__Task brief__: All of the records below are to be printed exactly; the pictures are to be left out.
※ ※ ※
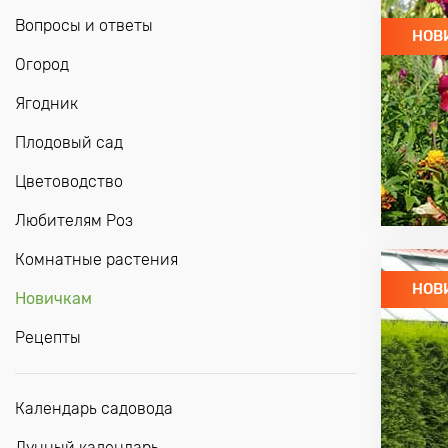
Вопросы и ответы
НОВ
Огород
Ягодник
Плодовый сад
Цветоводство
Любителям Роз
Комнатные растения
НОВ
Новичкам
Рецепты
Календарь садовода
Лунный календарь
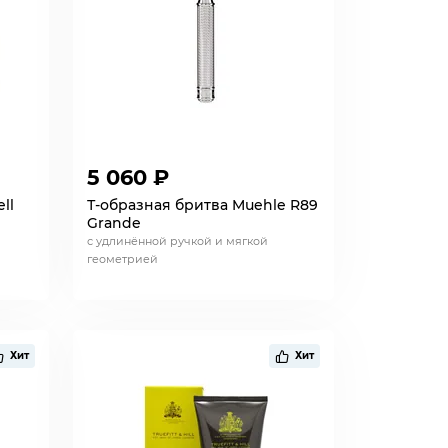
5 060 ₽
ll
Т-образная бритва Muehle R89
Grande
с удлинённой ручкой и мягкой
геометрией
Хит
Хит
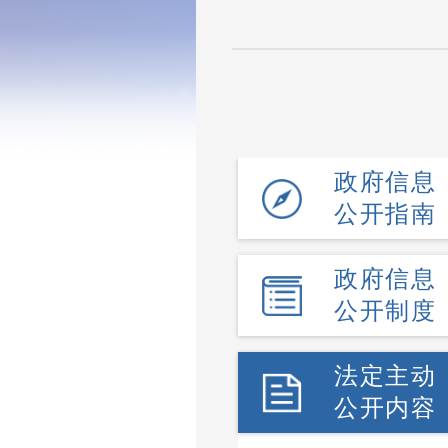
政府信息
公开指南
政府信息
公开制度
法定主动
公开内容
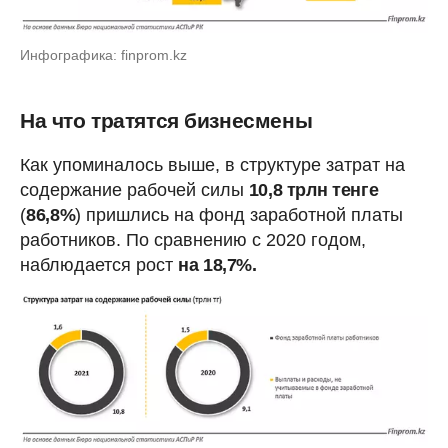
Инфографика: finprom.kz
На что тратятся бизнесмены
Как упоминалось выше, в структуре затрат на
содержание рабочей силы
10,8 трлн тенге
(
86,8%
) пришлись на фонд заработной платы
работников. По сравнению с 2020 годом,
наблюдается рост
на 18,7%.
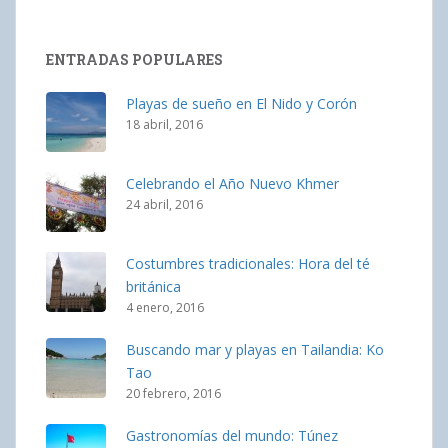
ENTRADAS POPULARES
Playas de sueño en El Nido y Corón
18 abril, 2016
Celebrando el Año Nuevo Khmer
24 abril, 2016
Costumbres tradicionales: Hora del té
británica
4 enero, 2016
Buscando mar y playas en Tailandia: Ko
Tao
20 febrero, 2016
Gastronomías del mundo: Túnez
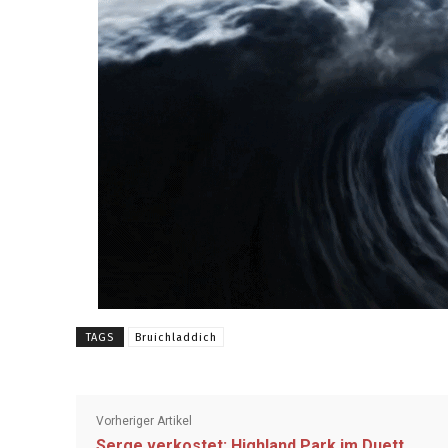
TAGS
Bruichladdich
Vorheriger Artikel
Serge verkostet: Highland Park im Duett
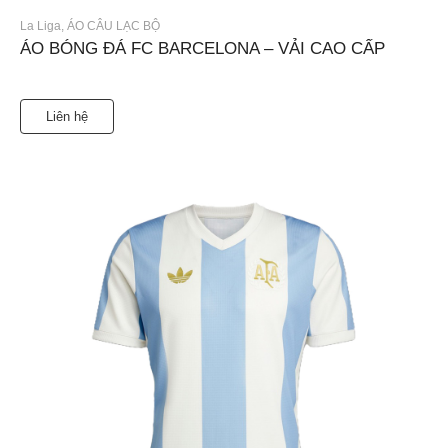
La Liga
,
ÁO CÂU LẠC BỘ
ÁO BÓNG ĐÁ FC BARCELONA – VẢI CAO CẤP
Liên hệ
※ ※ ※
__Task response__:
Вопросы и ответы
НОВ
Огород
Ягодник
Плодовый сад
Цветоводство
Любителям Роз
Комнатные растения
НОВ
Новичкам
Рецепты
Календарь садовода
Лунный календарь
5 060 ₽
ll
Т-образная бритва Muehle R89
Grande
с удлинённой ручкой и мягкой
геометрией
Хит
Хит
政府信息
公开指南
政府信息
公开制度
法定主动
公开内容
Инфографика: finprom.kz
На что тратятся бизнесмены
Как упоминалось выше, в структуре затрат на
содержание рабочей силы
10,8 трлн тенге
(
86,8%
) пришлись на фонд заработной платы
работников. По сравнению с 2020 годом,
наблюдается рост
на 18,7%.
ENTRADAS POPULARES
Playas de sueño en El Nido y Corón
18 abril, 2016
Celebrando el Año Nuevo Khmer
24 abril, 2016
Costumbres tradicionales: Hora del té
británica
4 enero, 2016
Buscando mar y playas en Tailandia: Ko
Tao
20 febrero, 2016
Gastronomías del mundo: Túnez
TAGS
Bruichladdich
Vorheriger Artikel
Serge verkostet: Highland Park im Duett
La Liga
,
ÁO CÂU LẠC BỘ
ÁO BÓNG ĐÁ FC BARCELONA – VẢI CAO CẤP
Liên hệ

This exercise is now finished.